▶ _Actions to take_:
1: Translate this sentence from the passage about the Declaration of Independence into Spanish: "On July 2, 1776, Congress approved the Declaration of Independence."
2: Retype, line for line and without any change, the whole entry that follows the passage about the Declaration of Independence.

Richard Henry Lee’s resolution of June 7, 1776, “That these United Colonies are, and of right, ought to be free and independent States, . . . absolved from all allegiance to the British Crown . . .” was an expression of what was happening throughout the colonies. The “shot heard round the world” (April 19, 1775), foretold that there would be an American independence. The issues left for the Continental Congress to decide were: 1) When; 2) How; and, 3) by What instrumentality would independence be achieved. Mr. Lee’s resolution became that instrument. Referred to a committee composed by two representatives from New England, Mr. John Adams of Massachusetts and Mr. Roger Sherman of Connecticut; two men from the Middle Colonies, Mr. Benjamin Franklin of Pennsylvania and Mr. Robert R. Livingston of New York; and one Southerner, Mr. Thomas Jefferson of Virginia, the committee went to work on the instrument. On July 2, 1776, Congress approved the Declaration of Independence. On July Fourth, members of Congress began signing the great document – forever declaring themselves traitors to the crown and free men!

▶ _Data lines_:

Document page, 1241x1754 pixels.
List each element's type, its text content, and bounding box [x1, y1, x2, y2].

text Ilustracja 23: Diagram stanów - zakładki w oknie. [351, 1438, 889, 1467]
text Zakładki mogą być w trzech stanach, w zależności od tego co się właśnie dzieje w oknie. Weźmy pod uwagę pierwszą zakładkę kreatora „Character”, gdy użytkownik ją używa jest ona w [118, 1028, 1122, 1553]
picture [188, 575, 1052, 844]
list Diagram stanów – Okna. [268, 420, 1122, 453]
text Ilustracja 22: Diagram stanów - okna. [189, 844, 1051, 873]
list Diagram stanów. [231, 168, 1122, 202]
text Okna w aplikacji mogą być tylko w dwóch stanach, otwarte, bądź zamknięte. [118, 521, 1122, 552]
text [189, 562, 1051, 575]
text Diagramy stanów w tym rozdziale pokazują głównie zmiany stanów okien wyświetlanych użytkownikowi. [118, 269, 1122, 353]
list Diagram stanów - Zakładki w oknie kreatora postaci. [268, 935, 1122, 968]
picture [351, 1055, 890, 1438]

▶ _Results by task_:
1: El 2 de julio de 1776, el Congreso aprobó la Declaración de Independencia.

2:
Document page, 1241x1754 pixels.
List each element's type, its text content, and bounding box [x1, y1, x2, y2].

text Ilustracja 23: Diagram stanów - zakładki w oknie. [351, 1438, 889, 1467]
text Zakładki mogą być w trzech stanach, w zależności od tego co się właśnie dzieje w oknie. Weźmy pod uwagę pierwszą zakładkę kreatora „Character”, gdy użytkownik ją używa jest ona w [118, 1028, 1122, 1553]
picture [188, 575, 1052, 844]
list Diagram stanów – Okna. [268, 420, 1122, 453]
text Ilustracja 22: Diagram stanów - okna. [189, 844, 1051, 873]
list Diagram stanów. [231, 168, 1122, 202]
text Okna w aplikacji mogą być tylko w dwóch stanach, otwarte, bądź zamknięte. [118, 521, 1122, 552]
text [189, 562, 1051, 575]
text Diagramy stanów w tym rozdziale pokazują głównie zmiany stanów okien wyświetlanych użytkownikowi. [118, 269, 1122, 353]
list Diagram stanów - Zakładki w oknie kreatora postaci. [268, 935, 1122, 968]
picture [351, 1055, 890, 1438]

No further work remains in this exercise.